Like My Week With Marilyn (2012) and Me And Orson Welles (2008) Set Fire to the Stars is the story of a nobody briefly seen in the effulgent light of a somebody. The film hasn’t been well received critically and much of the negative commentary seems to pivot around its failure to give a satisfying portrait of Thomas. But that is to undervalue something which is actually more about the Welsh poet's amanuensis and factotum, Brinnen (it was based on the latter’s memoir) and more generally about the dynamics of the celebrity/fan, talented/talentless relationship than the famous hell-raiser.
Thomas was a kind of poetry rockstar, as well-known for trashing hotel rooms, cavorting with literary groupies and throwing up backstage as he was for his distinctive poetic style and sonorous enunciation. Like so many of the real deal he died wastefully at the age of 39 as the result of alcohol poisoning, the same fate in other words as Amy Winehouse, in whose demise you can wallow in the recently screened Amy.

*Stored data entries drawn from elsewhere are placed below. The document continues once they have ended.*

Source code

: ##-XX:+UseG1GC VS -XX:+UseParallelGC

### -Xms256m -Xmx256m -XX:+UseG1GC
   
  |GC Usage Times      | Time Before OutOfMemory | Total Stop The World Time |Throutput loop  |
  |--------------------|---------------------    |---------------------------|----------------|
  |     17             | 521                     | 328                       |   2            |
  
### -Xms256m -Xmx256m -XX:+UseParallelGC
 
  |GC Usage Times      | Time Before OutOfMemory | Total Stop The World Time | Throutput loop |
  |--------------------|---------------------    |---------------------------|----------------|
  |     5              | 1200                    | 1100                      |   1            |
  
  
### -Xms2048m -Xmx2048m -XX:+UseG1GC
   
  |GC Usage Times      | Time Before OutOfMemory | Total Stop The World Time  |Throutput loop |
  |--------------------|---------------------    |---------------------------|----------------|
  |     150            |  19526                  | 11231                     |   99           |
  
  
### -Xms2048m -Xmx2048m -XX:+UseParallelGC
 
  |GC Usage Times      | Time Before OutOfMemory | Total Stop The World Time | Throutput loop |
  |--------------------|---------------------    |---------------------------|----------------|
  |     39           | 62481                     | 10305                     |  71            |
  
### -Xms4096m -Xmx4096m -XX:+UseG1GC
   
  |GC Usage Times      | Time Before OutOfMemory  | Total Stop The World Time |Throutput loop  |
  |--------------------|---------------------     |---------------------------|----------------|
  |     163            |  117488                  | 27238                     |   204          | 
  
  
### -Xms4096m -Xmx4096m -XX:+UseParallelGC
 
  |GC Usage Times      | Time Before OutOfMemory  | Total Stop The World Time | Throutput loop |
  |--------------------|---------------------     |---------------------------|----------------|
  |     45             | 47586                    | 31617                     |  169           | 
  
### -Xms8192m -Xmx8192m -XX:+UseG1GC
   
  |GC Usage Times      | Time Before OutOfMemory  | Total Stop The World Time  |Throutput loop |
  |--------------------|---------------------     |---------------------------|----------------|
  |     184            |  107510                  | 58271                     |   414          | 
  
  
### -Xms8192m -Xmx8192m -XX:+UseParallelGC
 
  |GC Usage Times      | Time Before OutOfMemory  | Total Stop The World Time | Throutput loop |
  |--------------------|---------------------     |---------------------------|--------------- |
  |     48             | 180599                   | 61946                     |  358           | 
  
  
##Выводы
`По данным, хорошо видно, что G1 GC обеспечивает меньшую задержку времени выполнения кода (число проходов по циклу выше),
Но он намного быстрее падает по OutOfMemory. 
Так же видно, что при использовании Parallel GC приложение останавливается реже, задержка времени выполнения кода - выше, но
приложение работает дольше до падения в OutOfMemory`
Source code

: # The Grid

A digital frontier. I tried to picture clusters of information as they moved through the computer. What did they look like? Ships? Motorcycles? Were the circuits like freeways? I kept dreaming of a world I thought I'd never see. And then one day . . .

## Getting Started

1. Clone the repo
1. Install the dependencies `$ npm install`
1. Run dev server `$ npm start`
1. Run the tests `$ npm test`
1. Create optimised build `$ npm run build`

In the lead, British actor Celyn Jones, who also co-authored the script, gives, for me at least, an effective portrait of Thomas, who might be literally described as the paradigmatic booze artist – swinging between flights of inspiration and sodden self-indulgence - whilst Elijah Wood, who with his ghostly pallor, pointed face with slightly protruberant eyes and plastered down hair looks remarkably like Buster Keaton, gives an engaging performance as the stoic Brinnen who increasingly feels the dichotomy between his buttoned-down world of 1950s academia to which he belongs and Thomas’s romantically-attractive, provocatively disreputable behaviour. Shirley Henderson and Kevin Eldon also give strong performances as a couple who share a drunken evening with Thomas and Brinnen at the latter’s holiday house. The tension between admiration for Thomas’s gift and a shrinking from the price it exacts forms the core of what is a neat account of the social value of genius – at once idol and freakshow exhibit.
Whilst responses to the film will vary no-one will dispute the appeal of Chris Seager's gorgeously pellucid black-and-white cinematography. It is well abetted by Edward Thomas's elegant art direction and production design which give the film a kind of heightened realism well-suited to the memoir form. The superb quality of the visuals alone justify the time spent with this film.